Andando più a fondo. Proseguendo nella lettura, il capitolo "Immaginazione/immaginario" illustra come il cinema sia il vettore più efficace per spiegare come si forma e muta l'immaginario collettivo. Nel capitolo "Persistenza retinica/grand tour" Brunetta propone alcuni frammenti delle sue visioni di cinema come a costruire una personale storia, un immaginario cinematografico globale che nasce dalla sua memoria (questo capitolo è un viaggio senza fine tra film e autori da leggere tutto d'un fiato). Successivamente, l'autore prende in esame anche il ruolo dell'uomo comune nel cinema e di come sia entrato nella sua drammaturgia e nel linguaggio delle immagini (capitolo "Visibilità/invisibilità/spettatore"); qui Brunetta racconta dell'uomo, della comunicazione per immagini e dell'arte non solo in movimento. Interessante, inoltre, risulta anche la prospettiva lanciata dall'autore sul futuro della settima arte che dal 2020 sta divenendo sempre più on demand. Brunetta afferma che Netflix e gli altri players non sono da escludere dal futuro del cinema, perché possono proporre nuove forme di cinefilia non meno diffuse e competenti rispetto alla sala. Nel capitolo "Censura/tagli" è descritta la storia della censura che ha attanagliato il cinema sin dai tempi delle teorie del Lombroso, in quanto l'arte cinematografica si è spesso sottratta al potere istituzionale e alle forme di controllo. Poi ancora nel libro è trattato il tema della presenza della verità e del falso nella pellicola, indagando come il cinema sia da sempre anche il luogo della fabbricazione del falso. "Testo/testimone" si basa sull'idea del cinema come un testo, composto da linguaggio e lessico e come questo diventi memoria e anche testimonianza attraverso l'opera degli archivi e delle cineteche, nell'augurio dello stesso autore di avere nel corso del tempo sempre più forme nuove di conservazione e preservazione del testo. Ogni idea, ogni pensiero, ogni concetto è spiegato dall'autore attraverso un'analisi dettagliata di precise scene del cinema.

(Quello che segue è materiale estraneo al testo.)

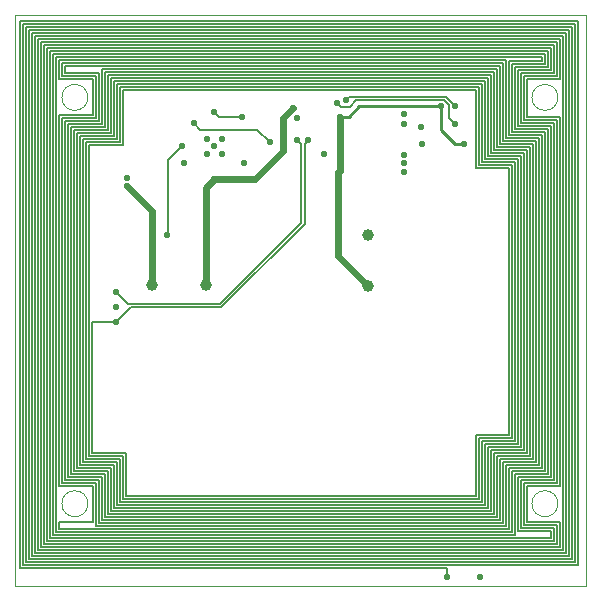
<source format=gbr>
%TF.GenerationSoftware,KiCad,Pcbnew,(5.1.4)-1*%
%TF.CreationDate,2019-12-19T17:33:09-07:00*%
%TF.ProjectId,SolarCellX_v3,536f6c61-7243-4656-9c6c-585f76332e6b,rev?*%
%TF.SameCoordinates,Original*%
%TF.FileFunction,Copper,L5,Inr*%
%TF.FilePolarity,Positive*%
%FSLAX46Y46*%
G04 Gerber Fmt 4.6, Leading zero omitted, Abs format (unit mm)*
G04 Created by KiCad (PCBNEW (5.1.4)-1) date 2019-12-19 17:33:09*
%MOMM*%
%LPD*%
G04 APERTURE LIST*
%ADD10C,0.050000*%
%ADD11C,1.000000*%
%ADD12C,0.584200*%
%ADD13C,0.609600*%
%ADD14C,0.248920*%
%ADD15C,0.152400*%
%ADD16C,0.127000*%
G04 APERTURE END LIST*
D10*
X96200000Y-47000000D02*
G75*
G03X96200000Y-47000000I-1100000J0D01*
G01*
X96200000Y-81400000D02*
G75*
G03X96200000Y-81400000I-1100000J0D01*
G01*
X136000000Y-81400000D02*
G75*
G03X136000000Y-81400000I-1100000J0D01*
G01*
X136000000Y-47000000D02*
G75*
G03X136000000Y-47000000I-1100000J0D01*
G01*
X90000000Y-88400000D02*
X138400000Y-88400000D01*
X90000000Y-88400000D02*
X90000000Y-40000000D01*
X138400000Y-40000000D02*
X138400000Y-88400000D01*
X90000000Y-40000000D02*
X138400000Y-40000000D01*
D11*
X101600000Y-62865000D03*
X106172000Y-62865000D03*
X119888000Y-58674000D03*
X119888000Y-62992000D03*
D12*
X106253260Y-51754256D03*
X107523260Y-51754256D03*
X106253260Y-50509656D03*
X109410500Y-52514500D03*
X107530900Y-50485040D03*
X106923840Y-51092100D03*
X104302012Y-52519693D03*
X122999500Y-53276500D03*
X122999500Y-52578000D03*
X122999500Y-51879500D03*
X122999500Y-49276000D03*
X124523500Y-50927000D03*
X122999500Y-48387000D03*
X124396500Y-49466500D03*
X117537610Y-48650791D03*
X117348000Y-53403500D03*
X128079500Y-50927000D03*
X126111000Y-47752000D03*
X127317500Y-47752000D03*
X118047740Y-47243775D03*
X127317500Y-49276000D03*
X117284500Y-47434502D03*
X105156000Y-49149000D03*
X111633000Y-50800000D03*
X113919000Y-48768000D03*
X116205000Y-51752500D03*
X106870500Y-48260000D03*
X109232672Y-48653690D03*
X104144156Y-51144656D03*
X102933500Y-58674000D03*
X99504500Y-53848000D03*
X99504500Y-54483000D03*
X126619000Y-87630000D03*
X98552000Y-64770000D03*
X98552000Y-63500000D03*
X98552000Y-66040000D03*
X129413000Y-87630000D03*
X113919000Y-50609500D03*
X114871500Y-50609500D03*
X106913660Y-53938656D03*
X113538000Y-47879000D03*
D13*
X117538500Y-48651681D02*
X117537610Y-48650791D01*
X117348000Y-53403500D02*
X117538500Y-53213000D01*
X117538500Y-53213000D02*
X117538500Y-48651681D01*
D14*
X127317500Y-50927000D02*
X128079500Y-50927000D01*
X126111000Y-49720500D02*
X127317500Y-50927000D01*
X126111000Y-47752000D02*
X126111000Y-49720500D01*
X119189500Y-47752000D02*
X126111000Y-47752000D01*
X117537610Y-48650791D02*
X118290709Y-48650791D01*
X118290709Y-48650791D02*
X119189500Y-47752000D01*
D13*
X117348000Y-60452000D02*
X119888000Y-62992000D01*
X117348000Y-53403500D02*
X117348000Y-60452000D01*
D15*
X127317500Y-47751302D02*
X127317500Y-47752000D01*
X126517874Y-46951676D02*
X127317500Y-47751302D01*
X118047740Y-47243775D02*
X118339839Y-46951676D01*
X118339839Y-46951676D02*
X126517874Y-46951676D01*
X117665498Y-47815500D02*
X117284500Y-47434502D01*
X126746000Y-48704500D02*
X126746000Y-47653954D01*
X127317500Y-49276000D02*
X126746000Y-48704500D01*
X126746000Y-47653954D02*
X126336046Y-47244000D01*
X126336046Y-47244000D02*
X118935500Y-47244000D01*
X118935500Y-47244000D02*
X118364000Y-47815500D01*
X118364000Y-47815500D02*
X117665498Y-47815500D01*
X105727500Y-49720500D02*
X105156000Y-49149000D01*
X111633000Y-50800000D02*
X110553500Y-49720500D01*
X110553500Y-49720500D02*
X105727500Y-49720500D01*
X107264190Y-48653690D02*
X106870500Y-48260000D01*
X109232672Y-48653690D02*
X107264190Y-48653690D01*
X104144156Y-51144656D02*
X102997000Y-52291812D01*
X102997000Y-58610500D02*
X102933500Y-58674000D01*
X102997000Y-52291812D02*
X102997000Y-58610500D01*
D13*
X101600000Y-56578500D02*
X101600000Y-62865000D01*
X99504500Y-54483000D02*
X101600000Y-56578500D01*
D16*
X130048000Y-82296000D02*
X129921000Y-82296000D01*
X134620000Y-78359000D02*
X134620000Y-50165000D01*
X93726000Y-82931000D02*
X93726000Y-83566000D01*
X93726000Y-48514000D02*
X93726000Y-79883000D01*
X131572000Y-43815000D02*
X93726000Y-43815000D01*
X134620000Y-50165000D02*
X131826000Y-50165000D01*
X132588000Y-49403000D02*
X132588000Y-44704000D01*
X96647000Y-45466000D02*
X96647000Y-48514000D01*
X135636000Y-42545000D02*
X92456000Y-42545000D01*
X131826000Y-50165000D02*
X131826000Y-43942000D01*
X131572000Y-78105000D02*
X134366000Y-78105000D01*
X131572000Y-83312000D02*
X131572000Y-78105000D01*
X134620000Y-43942000D02*
X134620000Y-43561000D01*
X92456000Y-84836000D02*
X135890000Y-84836000D01*
X96901000Y-79629000D02*
X96901000Y-83312000D01*
X90678000Y-86614000D02*
X137668000Y-86614000D01*
X93980000Y-79629000D02*
X96901000Y-79629000D01*
X90424000Y-86868000D02*
X126619000Y-86868000D01*
X96901000Y-45212000D02*
X96901000Y-48768000D01*
X131318000Y-44069000D02*
X93980000Y-44069000D01*
X93726000Y-45466000D02*
X96647000Y-45466000D01*
X92202000Y-85090000D02*
X136144000Y-85090000D01*
X134112000Y-50673000D02*
X131318000Y-50673000D01*
X93980000Y-48768000D02*
X93980000Y-79629000D01*
X90932000Y-86360000D02*
X137414000Y-86360000D01*
X137668000Y-40513000D02*
X90424000Y-40513000D01*
X134112000Y-77851000D02*
X134112000Y-50673000D01*
X93980000Y-45212000D02*
X96901000Y-45212000D01*
X90678000Y-40767000D02*
X90678000Y-86614000D01*
X133350000Y-48641000D02*
X133350000Y-45466000D01*
X131318000Y-77851000D02*
X134112000Y-77851000D01*
X91186000Y-86106000D02*
X137160000Y-86106000D01*
X97155000Y-83058000D02*
X131318000Y-83058000D01*
X96647000Y-79883000D02*
X96647000Y-82931000D01*
X97155000Y-79375000D02*
X97155000Y-83058000D01*
X94234000Y-79375000D02*
X97155000Y-79375000D01*
X93726000Y-43815000D02*
X93726000Y-45466000D01*
X136906000Y-85852000D02*
X136906000Y-41275000D01*
X97663000Y-82550000D02*
X130810000Y-82550000D01*
X93726000Y-79883000D02*
X96647000Y-79883000D01*
X135890000Y-84836000D02*
X135890000Y-83185000D01*
X130810000Y-51181000D02*
X130810000Y-44577000D01*
X130556000Y-77089000D02*
X133350000Y-77089000D01*
X136144000Y-79883000D02*
X136144000Y-48641000D01*
X135890000Y-42291000D02*
X92202000Y-42291000D01*
X94742000Y-49530000D02*
X94742000Y-78867000D01*
X131318000Y-50673000D02*
X131318000Y-44069000D01*
X133350000Y-45466000D02*
X136144000Y-45466000D01*
X130556000Y-44831000D02*
X97663000Y-44831000D01*
X90424000Y-40513000D02*
X90424000Y-86868000D01*
X130556000Y-82296000D02*
X130556000Y-77089000D01*
X135890000Y-45212000D02*
X135890000Y-42291000D01*
X97663000Y-44831000D02*
X97663000Y-49530000D01*
X133350000Y-79883000D02*
X136144000Y-79883000D01*
X129921000Y-82296000D02*
X130556000Y-82296000D01*
X96901000Y-48768000D02*
X93980000Y-48768000D01*
X136652000Y-41529000D02*
X91440000Y-41529000D01*
X136906000Y-41275000D02*
X91186000Y-41275000D01*
X97663000Y-78867000D02*
X97663000Y-82550000D01*
X96647000Y-82931000D02*
X93726000Y-82931000D01*
X131826000Y-78359000D02*
X134620000Y-78359000D01*
X133350000Y-51435000D02*
X130556000Y-51435000D01*
X132588000Y-83693000D02*
X132588000Y-79121000D01*
X130810000Y-77343000D02*
X133604000Y-77343000D01*
X133604000Y-77343000D02*
X133604000Y-51181000D01*
X91186000Y-41275000D02*
X91186000Y-86106000D01*
X137414000Y-40767000D02*
X90678000Y-40767000D01*
X94742000Y-78867000D02*
X97663000Y-78867000D01*
X134366000Y-78105000D02*
X134366000Y-50419000D01*
X91440000Y-85852000D02*
X136906000Y-85852000D01*
X137668000Y-86614000D02*
X137668000Y-40513000D01*
X130556000Y-51435000D02*
X130556000Y-44831000D01*
X93472000Y-43561000D02*
X93472000Y-83820000D01*
X135382000Y-49403000D02*
X132588000Y-49403000D01*
X133604000Y-51181000D02*
X130810000Y-51181000D01*
X96901000Y-83312000D02*
X131572000Y-83312000D01*
X135636000Y-79375000D02*
X135636000Y-49149000D01*
X130810000Y-44577000D02*
X97409000Y-44577000D01*
X94234000Y-49022000D02*
X94234000Y-79375000D01*
X132334000Y-84074000D02*
X132334000Y-78867000D01*
X90932000Y-41021000D02*
X90932000Y-86360000D01*
X97409000Y-44577000D02*
X97409000Y-49276000D01*
X130810000Y-82550000D02*
X130810000Y-77343000D01*
X92202000Y-42291000D02*
X92202000Y-85090000D01*
X131318000Y-83058000D02*
X131318000Y-77851000D01*
X135382000Y-42799000D02*
X92710000Y-42799000D01*
X137160000Y-86106000D02*
X137160000Y-41021000D01*
X94488000Y-49276000D02*
X94488000Y-79121000D01*
X131826000Y-83566000D02*
X131826000Y-78359000D01*
X94488000Y-79121000D02*
X97409000Y-79121000D01*
X131572000Y-50419000D02*
X131572000Y-43815000D01*
X91948000Y-42037000D02*
X91948000Y-85344000D01*
X134366000Y-50419000D02*
X131572000Y-50419000D01*
X135636000Y-84582000D02*
X135636000Y-83439000D01*
X131826000Y-43942000D02*
X134620000Y-43942000D01*
X137414000Y-86360000D02*
X137414000Y-40767000D01*
X97409000Y-79121000D02*
X97409000Y-82804000D01*
X131064000Y-77597000D02*
X133858000Y-77597000D01*
X136398000Y-85344000D02*
X136398000Y-41783000D01*
X97409000Y-82804000D02*
X131064000Y-82804000D01*
X93980000Y-44069000D02*
X93980000Y-45212000D01*
X136144000Y-85090000D02*
X136144000Y-82931000D01*
X133350000Y-77089000D02*
X133350000Y-51435000D01*
X136652000Y-85598000D02*
X136652000Y-41529000D01*
X131064000Y-44323000D02*
X94234000Y-44323000D01*
X133858000Y-77597000D02*
X133858000Y-50927000D01*
X135890000Y-83185000D02*
X133096000Y-83185000D01*
X131064000Y-50927000D02*
X131064000Y-44323000D01*
X96647000Y-48514000D02*
X93726000Y-48514000D01*
X132334000Y-44450000D02*
X135128000Y-44450000D01*
X136144000Y-82931000D02*
X133350000Y-82931000D01*
X94234000Y-44323000D02*
X94234000Y-44958000D01*
X93726000Y-83566000D02*
X131826000Y-83566000D01*
X133096000Y-79629000D02*
X135890000Y-79629000D01*
X94234000Y-44958000D02*
X97155000Y-44958000D01*
X131064000Y-82804000D02*
X131064000Y-77597000D01*
X135128000Y-43053000D02*
X92964000Y-43053000D01*
X134620000Y-43561000D02*
X93472000Y-43561000D01*
X97155000Y-44958000D02*
X97155000Y-49022000D01*
X97663000Y-49530000D02*
X94742000Y-49530000D01*
X136144000Y-42037000D02*
X91948000Y-42037000D01*
X97155000Y-49022000D02*
X94234000Y-49022000D01*
X93472000Y-83820000D02*
X132080000Y-83820000D01*
X132080000Y-83820000D02*
X132080000Y-78613000D01*
X137160000Y-41021000D02*
X90932000Y-41021000D01*
X134874000Y-78613000D02*
X134874000Y-49911000D01*
X134874000Y-49911000D02*
X132080000Y-49911000D01*
X132080000Y-49911000D02*
X132080000Y-44196000D01*
X132080000Y-44196000D02*
X134874000Y-44196000D01*
X134874000Y-44196000D02*
X134874000Y-43307000D01*
X91694000Y-85598000D02*
X136652000Y-85598000D01*
X134874000Y-43307000D02*
X93218000Y-43307000D01*
X91948000Y-85344000D02*
X136398000Y-85344000D01*
X93218000Y-43307000D02*
X93218000Y-84074000D01*
X93218000Y-84074000D02*
X132334000Y-84074000D01*
X132334000Y-78867000D02*
X135128000Y-78867000D01*
X135128000Y-78867000D02*
X135128000Y-49657000D01*
X135128000Y-49657000D02*
X132334000Y-49657000D01*
X132334000Y-49657000D02*
X132334000Y-44450000D01*
X135128000Y-44450000D02*
X135128000Y-43053000D01*
X92964000Y-43053000D02*
X92964000Y-84328000D01*
X92964000Y-84328000D02*
X135382000Y-84328000D01*
X135382000Y-84328000D02*
X135382000Y-83693000D01*
X135382000Y-83693000D02*
X132588000Y-83693000D01*
X132588000Y-79121000D02*
X135382000Y-79121000D01*
X135382000Y-79121000D02*
X135382000Y-49403000D01*
X132588000Y-44704000D02*
X135382000Y-44704000D01*
X135382000Y-44704000D02*
X135382000Y-42799000D01*
X92710000Y-42799000D02*
X92710000Y-84582000D01*
X92710000Y-84582000D02*
X135636000Y-84582000D01*
X135636000Y-83439000D02*
X132842000Y-83439000D01*
X132842000Y-83439000D02*
X132842000Y-79375000D01*
X132842000Y-79375000D02*
X135636000Y-79375000D01*
X97409000Y-49276000D02*
X94488000Y-49276000D01*
X135636000Y-49149000D02*
X132842000Y-49149000D01*
X132842000Y-49149000D02*
X132842000Y-44958000D01*
X132842000Y-44958000D02*
X135636000Y-44958000D01*
X135636000Y-44958000D02*
X135636000Y-42545000D01*
X133858000Y-50927000D02*
X131064000Y-50927000D01*
X92456000Y-42545000D02*
X92456000Y-84836000D01*
X133096000Y-83185000D02*
X133096000Y-79629000D01*
X135890000Y-79629000D02*
X135890000Y-48895000D01*
X135890000Y-48895000D02*
X133096000Y-48895000D01*
X133096000Y-48895000D02*
X133096000Y-45212000D01*
X133096000Y-45212000D02*
X135890000Y-45212000D01*
X133350000Y-82931000D02*
X133350000Y-79883000D01*
X136144000Y-48641000D02*
X133350000Y-48641000D01*
X136144000Y-45466000D02*
X136144000Y-42037000D01*
X136398000Y-41783000D02*
X91694000Y-41783000D01*
X91694000Y-41783000D02*
X91694000Y-85598000D01*
X132080000Y-78613000D02*
X134874000Y-78613000D01*
X91440000Y-41529000D02*
X91440000Y-85852000D01*
X126619000Y-86868000D02*
X126619000Y-87630000D01*
X98171000Y-78359000D02*
X95250000Y-78359000D01*
X98425000Y-50292000D02*
X98425000Y-45593000D01*
X98171000Y-82042000D02*
X98171000Y-78359000D01*
X129794000Y-45593000D02*
X129794000Y-52197000D01*
X129540000Y-45847000D02*
X129540000Y-52451000D01*
X130048000Y-45339000D02*
X130048000Y-51943000D01*
X97917000Y-82296000D02*
X97917000Y-78613000D01*
X129794000Y-52197000D02*
X132588000Y-52197000D01*
X98679000Y-81534000D02*
X98679000Y-77851000D01*
X130302000Y-82042000D02*
X98171000Y-82042000D01*
X98679000Y-50546000D02*
X98679000Y-45847000D01*
X98679000Y-45847000D02*
X129540000Y-45847000D01*
X133096000Y-51689000D02*
X133096000Y-76835000D01*
X132588000Y-76327000D02*
X129794000Y-76327000D01*
X129032000Y-46355000D02*
X129032000Y-52959000D01*
X99187000Y-51054000D02*
X99187000Y-46355000D01*
X98171000Y-50038000D02*
X98171000Y-45339000D01*
X96266000Y-77343000D02*
X96266000Y-51054000D01*
X94996000Y-78613000D02*
X94996000Y-49784000D01*
X129032000Y-75565000D02*
X129032000Y-80772000D01*
X96266000Y-51054000D02*
X99187000Y-51054000D01*
X131826000Y-52959000D02*
X131826000Y-75565000D01*
X98679000Y-77851000D02*
X95758000Y-77851000D01*
X132842000Y-51943000D02*
X132842000Y-76581000D01*
X99187000Y-77343000D02*
X96266000Y-77343000D01*
X96012000Y-77597000D02*
X96012000Y-50800000D01*
X130302000Y-76835000D02*
X130302000Y-82042000D01*
X129540000Y-76073000D02*
X129540000Y-81280000D01*
X129921000Y-82296000D02*
X97917000Y-82296000D01*
X129286000Y-81026000D02*
X99187000Y-81026000D01*
X98425000Y-78105000D02*
X95504000Y-78105000D01*
X132080000Y-52705000D02*
X132080000Y-75819000D01*
X129286000Y-52705000D02*
X132080000Y-52705000D01*
X132588000Y-52197000D02*
X132588000Y-76327000D01*
X97917000Y-49784000D02*
X97917000Y-45085000D01*
X129286000Y-46101000D02*
X129286000Y-52705000D01*
X129286000Y-75819000D02*
X129286000Y-81026000D01*
X98552000Y-66040000D02*
X96520000Y-66040000D01*
X96520000Y-77089000D02*
X96520000Y-66040000D01*
X98171000Y-45339000D02*
X130048000Y-45339000D01*
X98933000Y-46101000D02*
X129286000Y-46101000D01*
X96012000Y-50800000D02*
X98933000Y-50800000D01*
X95250000Y-50038000D02*
X98171000Y-50038000D01*
X94996000Y-49784000D02*
X97917000Y-49784000D01*
X99187000Y-81026000D02*
X99187000Y-77343000D01*
X97917000Y-78613000D02*
X94996000Y-78613000D01*
X97917000Y-45085000D02*
X130302000Y-45085000D01*
X130302000Y-45085000D02*
X130302000Y-51689000D01*
X130302000Y-51689000D02*
X133096000Y-51689000D01*
X133096000Y-76835000D02*
X130302000Y-76835000D01*
X95250000Y-78359000D02*
X95250000Y-50038000D01*
X130048000Y-51943000D02*
X132842000Y-51943000D01*
X132842000Y-76581000D02*
X130048000Y-76581000D01*
X130048000Y-76581000D02*
X130048000Y-81788000D01*
X130048000Y-81788000D02*
X98425000Y-81788000D01*
X98425000Y-81788000D02*
X98425000Y-78105000D01*
X95504000Y-78105000D02*
X95504000Y-50292000D01*
X95504000Y-50292000D02*
X98425000Y-50292000D01*
X98425000Y-45593000D02*
X129794000Y-45593000D01*
X129794000Y-76327000D02*
X129794000Y-81534000D01*
X129794000Y-81534000D02*
X98679000Y-81534000D01*
X95758000Y-77851000D02*
X95758000Y-50546000D01*
X95758000Y-50546000D02*
X98679000Y-50546000D01*
X129540000Y-52451000D02*
X132334000Y-52451000D01*
X132334000Y-52451000D02*
X132334000Y-76073000D01*
X132334000Y-76073000D02*
X129540000Y-76073000D01*
X129540000Y-81280000D02*
X98933000Y-81280000D01*
X98933000Y-81280000D02*
X98933000Y-77597000D01*
X98933000Y-77597000D02*
X96012000Y-77597000D01*
X98933000Y-50800000D02*
X98933000Y-46101000D01*
X132080000Y-75819000D02*
X129286000Y-75819000D01*
X99187000Y-46355000D02*
X129032000Y-46355000D01*
X129032000Y-52959000D02*
X131826000Y-52959000D01*
X131826000Y-75565000D02*
X129032000Y-75565000D01*
X129032000Y-80772000D02*
X99441000Y-80772000D01*
X99441000Y-80772000D02*
X99441000Y-77089000D01*
X99441000Y-77089000D02*
X96520000Y-77089000D01*
X114236500Y-50927000D02*
X113919000Y-50609500D01*
X114236500Y-57658000D02*
X114236500Y-50927000D01*
X107378500Y-64516000D02*
X114236500Y-57658000D01*
X98552000Y-63500000D02*
X99568000Y-64516000D01*
X99568000Y-64516000D02*
X107378500Y-64516000D01*
X114554000Y-50927000D02*
X114871500Y-50609500D01*
X114554000Y-57721500D02*
X114554000Y-50927000D01*
X107505500Y-64770000D02*
X114554000Y-57721500D01*
X98552000Y-66040000D02*
X99822000Y-64770000D01*
X99822000Y-64770000D02*
X107505500Y-64770000D01*
D13*
X110335844Y-53938656D02*
X106913660Y-53938656D01*
X112712500Y-51562000D02*
X110335844Y-53938656D01*
X113538000Y-47879000D02*
X112712500Y-48704500D01*
X112712500Y-48704500D02*
X112712500Y-51562000D01*
X106172000Y-54680316D02*
X106172000Y-62865000D01*
X106913660Y-53938656D02*
X106172000Y-54680316D01*
M02*

</source>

Dalla parola alla visione. Queste sono in sintesi le idee proposte da Brunetta ne Il cinema che ho visto. Andare così a fondo nei meccanismi concettuali e linguistici di una forma d'arte è sempre difficoltoso, eppure in questo libro tale analisi è scritta e descritta con semplicità, con un linguaggio chiaro, esaustivo, stimolante, quasi naturale. Naturale appunto. L'impressione al termine della lettura è che l'autore non abbia trovato difficoltà nel redigere il suo libro, che per lui spiegare il cinema visto e studiato sia stato naturale, come anche individuare i frammenti che danno i titoli ai capitoli. Il libro si propone, dunque, intriso di film citati, di riferimenti al cinema italiano e internazionale, di spiegazioni di misteri insiti in determinate visioni cinematografiche, di tessiture di cinema, di spunti da segnare al lato del foglio con un "da vedere". Questo libro è un grande racconto di cinema che andrebbe oltre che letto, ascoltato e visto seduti comodamente su una di quelle splendide poltrone poste nell'atrio del Museo del Cinema di Torino. Dagli altoparlanti, installati sui sedili, potrebbe uscire la voce di Brunetta, mentre sul mega schermo posto di fronte, potrebbe scorrere il cinema che lui ha visto.

 

Davide Parpinel

Del cinema in ogni sua forma d'espressione, in ogni riferimento, in ogni suo modo e tempo, in ogni relazione che intesse con le altri arti e con l'uomo. Di questo vi parlo, a questo voglio avvicinarci per comprendere appieno l'enorme e ancora attuale potere di fascinazione della settima arte.